Il Contratto per il governo del cambiamento, la piattaforma programmatica su cui dovrebbe fondarsi il prossimo esecutivo composto da Movimento 5 Stelle e Lega, è ormai definitivo e noto, dopo la pubblicazione di alcune sue versioni provvisorie, giunte in possesso dei mezzi di comunicazione e ampiamente discusse nei giorni scorsi.
Scorrendo il documento, colpisce innanzitutto che il “governo del cambiamento” non preveda alcun capitoletto dedicato ai temi dell’innovazione o della digitalizzazione, come già hanno notato alcuni osservatori; tanto più questo provenendo da una forza politica che ha utilizzato e utilizza estensivamente Internet come mezzo di comunicazione con i propri iscritti. Più in generale, l’impressione di molte parti del Contratto è che esso strizzi l’occhio nostalgicamente a un’Italia del passato, la “quinta potenza industriale” nel mondo, volendo encomiabilmente rinverdirne i fasti, ma con strumenti che rischiano di essere poco adatti a competere su una scena mondiale strutturalmente modificata dalla globalizzazione e dalla rivoluzione digitale.

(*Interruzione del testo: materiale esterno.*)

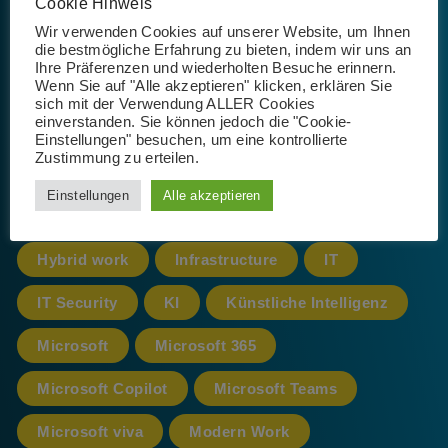
Schlagwörter
Cookie Hinweis
Wir verwenden Cookies auf unserer Website, um Ihnen
die bestmögliche Erfahrung zu bieten, indem wir uns an
Ihre Präferenzen und wiederholten Besuche erinnern.
Wenn Sie auf "Alle akzeptieren" klicken, erklären Sie
365
AI
App
Artificial Intelligence
sich mit der Verwendung ALLER Cookies
einverstanden. Sie können jedoch die "Cookie-
Azure
cloud
CoPilot
Einstellungen" besuchen, um eine kontrollierte
Zustimmung zu erteilen.
Datenschutz
Einstellungen
Alle akzeptieren
Datenschutz-Grundverordnung
DSGVO
Hybrid work
Infrastructure
IT
IT Security
KI
Künstliche Intelligenz
Microsoft
Microsoft 365
Microsoft Copilot
Microsoft Teams
Microsoft viva
Modern Work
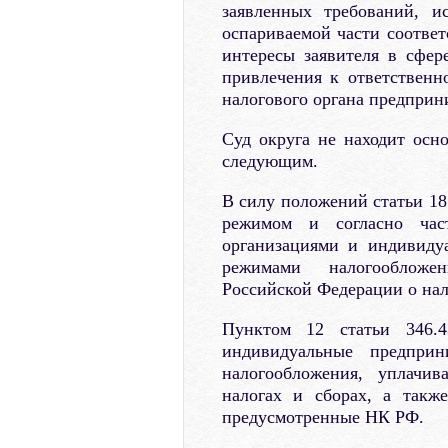
заявленных требований, и
оспариваемой части соответ
интересы заявителя в сфер
привлечения к ответствен
налогового органа предприн
Суд округа не находит осн
следующим.
В силу положений статьи 1
режимом и согласно ча
организациями и индивиду
режимами налогообложен
Российской Федерации о нал
Пунктом 12 статьи 346.
индивидуальные предприн
налогообложения, уплачив
налогах и сборах, а такж
предусмотренные НК РФ.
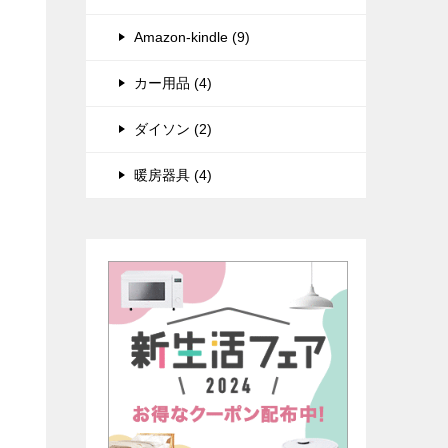
Amazon-kindle (9)
カー用品 (4)
ダイソン (2)
暖房器具 (4)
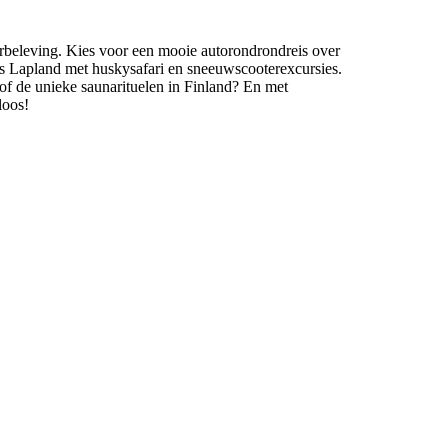
rbeleving. Kies voor een mooie autorondrondreis over
ins Lapland met huskysafari en sneeuwscooterexcursies.
of de unieke saunarituelen in Finland? En met
loos!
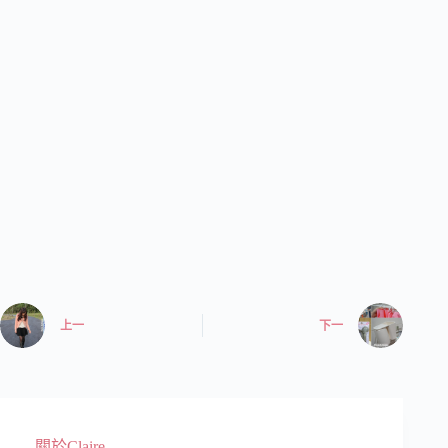
上一
下一
關於Claire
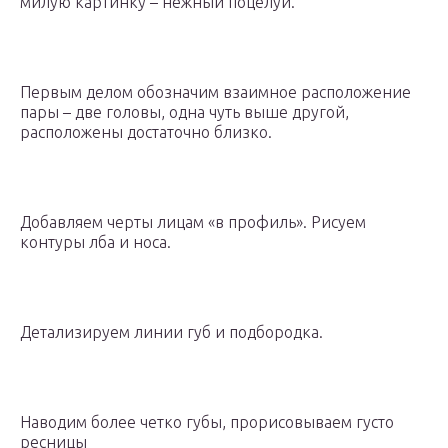
милую картинку – нежный поцелуй.
Первым делом обозначим взаимное расположение
пары – две головы, одна чуть выше другой,
расположены достаточно близко.
Добавляем черты лицам «в профиль». Рисуем
контуры лба и носа.
Детализируем линии губ и подбородка.
Наводим более четко губы, прорисовываем густо
ресницы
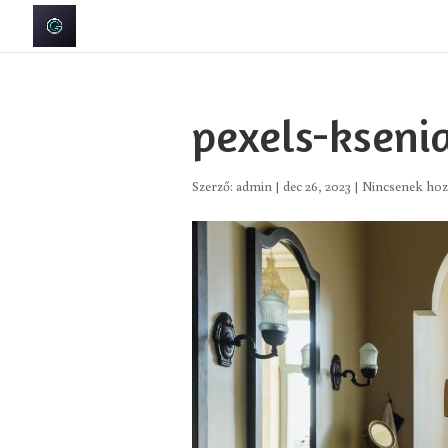
pexels-kseni
Szerző:
admin
|
dec 26, 2023
|
Nincsenek hoz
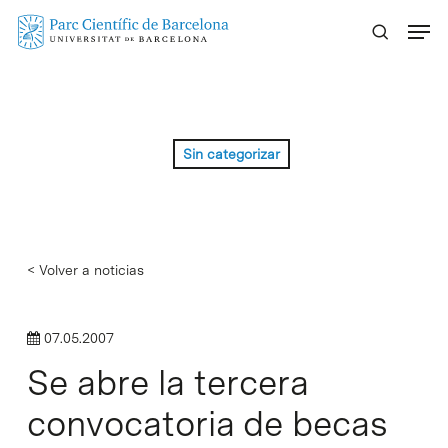
Skip
Menu
to
main
content
Sin categorizar
< Volver a noticias
07.05.2007
Se abre la tercera
convocatoria de becas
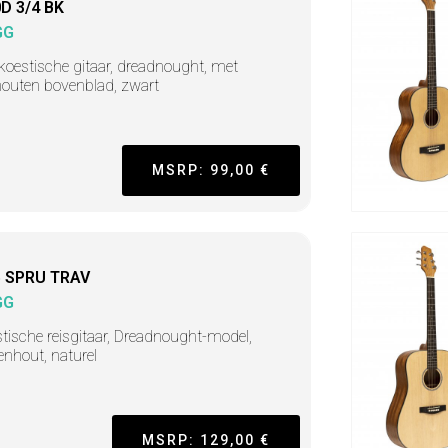
D 3/4 BK
GG
koestische gitaar, dreadnought, met
houten bovenblad, zwart
MSRP: 99,00 €
 SPRU TRAV
GG
tische reisgitaar, Dreadnought-model,
enhout, naturel
MSRP: 129,00 €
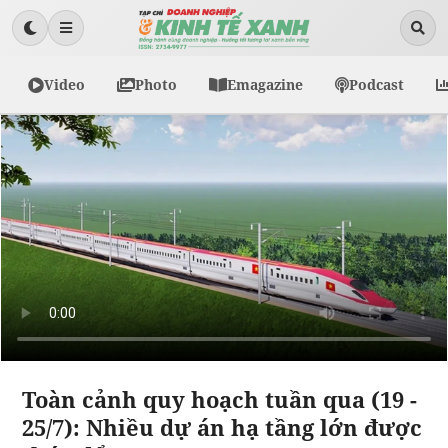
Video
Photo
Emagazine
Podcast
Toàn cảnh quy hoạch tuần qua (19 -
25/7): Nhiều dự án hạ tầng lớn được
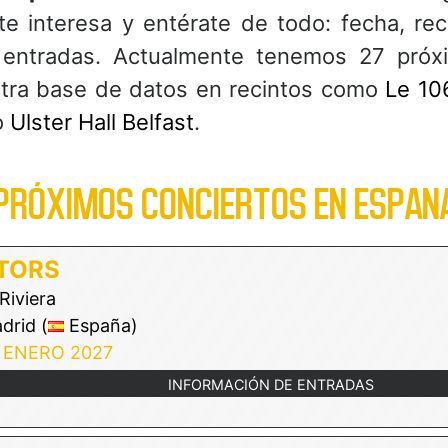
te interesa y entérate de todo: fecha, rec
entradas. Actualmente tenemos 27 próx
stra base de datos en recintos como
Le 10
o
Ulster Hall Belfast
.
PRÓXIMOS CONCIERTOS EN ESPAN
TORS
Riviera
rid (
España)
 ENERO 2027
INFORMACIÓN DE ENTRADAS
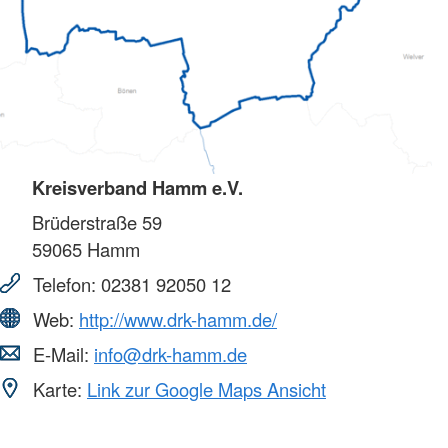
Kreisverband Hamm e.V.
Brüderstraße 59
59065
Hamm
Telefon:
02381 92050 12
Web:
http://www.drk-hamm.de/
E-Mail:
info@drk-hamm.de
Karte:
Link zur Google Maps Ansicht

D’altra parte, le riforme proposte sono, in alcuni campi, radicali e riprendono i cavalli di battaglia delle due forze politiche nella scorsa campagna elettorale: la flat tax per la Lega e il reddito di cittadinanza per i Cinque Stelle. A questi due temi cardine si aggiungono numerosi altri provvedimenti con un rilevante impatto economico: dalla riforma delle pensioni alle politiche per le famiglie, dall’eliminazione di alcune delle accise sulla benzina alla sterilizzazione delle clausole di salvaguardia sull’IVA, fino a investimenti e nuove assunzioni per le forze dell’ordine. L’Osservatorio sui conti pubblici italiani dell’Università Cattolica ha stimato che l’insieme di tutte queste politiche di spesa assommerebbe a circa 110–125 miliardi di euro, dei quali 50 miliardi attribuibili alla sola riforma fiscale, mentre le coperture quantificabili dal lato delle entrate sarebbero solo 500 milioni di euro circa. In realtà, le due forze politiche sperano di ricavare nuove entrate attraverso un condono o “pace fiscale”, che potrebbe portare nelle casse dello Stato da 35 a 50 miliardi di euro una tantum, e rinegoziando con l’Unione Europea i contributi a carico dell’Italia e i fondi ad essa destinati.
Proprio l’Unione Europea è stato uno dei temi più controversi del Contratto e la formulazione del relativo capitoletto è stata profondamente rivista nella versione definitiva rispetto alle prime stesure circolate, ammorbidendo progressivamente i toni nei confronti delle istituzioni comunitarie. D’altro canto, proprio in questi giorni è in atto una riflessione — portata avanti in particolare dal presidente francese Macron — sul futuro dell’Unione Europea e sarebbe miope da parte dell’Italia non partecipare costruttivamente a questo tavolo attestandosi su una posizione di rigide rivendicazioni economiche che, come dimostra il caso della Brexit, rischiano di ritorcersi contro gli stessi proponenti. Come notano numerosi osservatori, l’attuale situazione politica di Francia e Germania è particolarmente propizia per cercare di correggere alcuni degli errori più macroscopici che l’Unione Europea ha compiuto negli ultimi anni, ma questo richiede un’abilità negoziale che mal si concilia con toni ultimativi dall’una e dall’altra parte.
Le prime versioni del Contratto sono state accolte con moderato scetticismo dal mercato, che ha causato un innalzamento tutto sommato contenuto degli indici di rischio dell’Italia. Molto si giocherà sulla capacità dei futuri governanti di reperire le ingenti risorse necessarie per implementare, anche gradualmente, il programma, soprattutto nei temi economici, senza eccessivi scossoni sui conti pubblici. Anche il rapporto con l’Unione Europea sarà un banco di prova sensibile agli occhi degli investitori per valutare il nuovo esecutivo, per cui sarà opportuno evitare toni accesi e intraprendere le dovute negoziazioni senza troppe rigidità.
In conclusione, l’impressione è che i mercati abbiano assunto un atteggiamento attendista nei confronti del nuovo governo. Alcune delle proposte sono suonate in una prima versione come veri e propri campanelli d’allarme, ridimensionati poi nella stesura definitiva del documento. Altre sono indubbiamente coraggiose, ma rischiano di restare un libro dei sogni in assenza di una maggiore chiarezza sulla reperibilità delle risorse necessarie per portarle a termine. Le prime settimane di governo — sempre che non sorgano intoppi alla formazione del nuovo esecutivo — saranno probabilmente cruciali nel determinare l’atteggiamento degli investitori internazionali verso il nostro paese.